## SOURCE EXTRACT
■ ■ ■ ■

Specifically, this information was illegally lifted from four different NSA reports, all of them classified Top Secret / Special Intelligence. Worse, at least one of those reports was issued under the GAMMA compartment, which is an NSA handling caveat that is applied to extraordinarily sensitive information (for instance, decrypted conversations between top foreign leadership, as this was). GAMMA is properly viewed as a SIGINT Special Access Program or SAP, several of which from CIA Ms. Clinton compromised in another series of her “unclassified” emails.
Currently serving NSA officials have told me they have no doubt that Mr. Blumenthal’s information came from their reports. “It’s word-for-word, verbatim copying,” one of them explained. “In one case, an entire paragraph was lifted from an NSA report” that was classified Top Secret / Special Intelligence.

■ ■ ■ ■

## PROVIDED MATERIAL
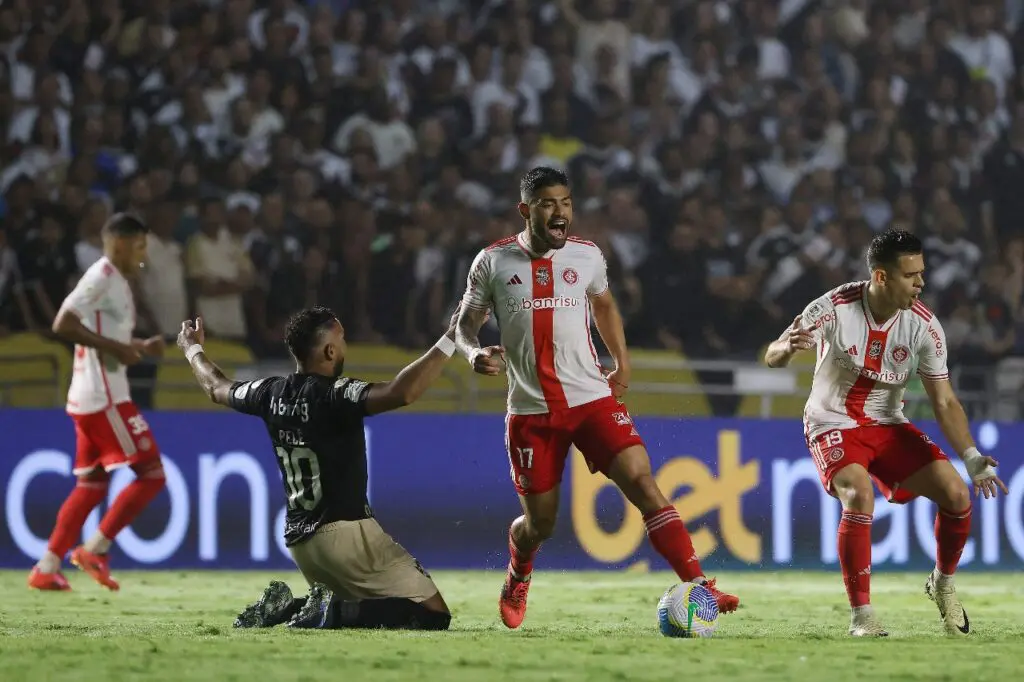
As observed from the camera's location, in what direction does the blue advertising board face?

■ ■ ■ ■

## EXERCISE A
From the passage about the NSA reports, copy the text word for word, beginning at the words "Currently serving NSA" and stopping after "was classified Top Secret / Special Intelligence.".
## EXERCISE B
In the passage about the NSA reports, what classification did the four reports carry?
## EXERCISE C
Go on with the passage about the NSA reports, picking up after its last sentence.

## ANSWER SECTION A
Currently serving NSA officials have told me they have no doubt that Mr. Blumenthal’s information came from their reports. “It’s word-for-word, verbatim copying,” one of them explained. “In one case, an entire paragraph was lifted from an NSA report” that was classified Top Secret / Special Intelligence.

## ANSWER SECTION B
Top Secret / Special Intelligence.

## ANSWER SECTION C
How Sid Blumenthal got his hands on this information is the key question, and there’s no firm answer yet. The fact that he was able to take four separate highly classified NSA reports – none of which he was supposed to have any access to – and pass the details of them to Hillary Clinton via email only hours after NSA released them in Top Secret / Special Intelligence channels, indicates something highly unusual—as well as illegal—was going on.
That leads Schindler to these basic set of questions:
How Mr. Blumenthal got hold of this Top Secret-plus reporting is only the first question. Why he chose to email it to Ms. Clinton in open channels is another question. So is: How did nobody on Secretary Clinton’s staff notice that this highly detailed reporting looked exactly like SIGINT from NSA? Last, why did the State Department see fit to release this email, unredacted, to the public?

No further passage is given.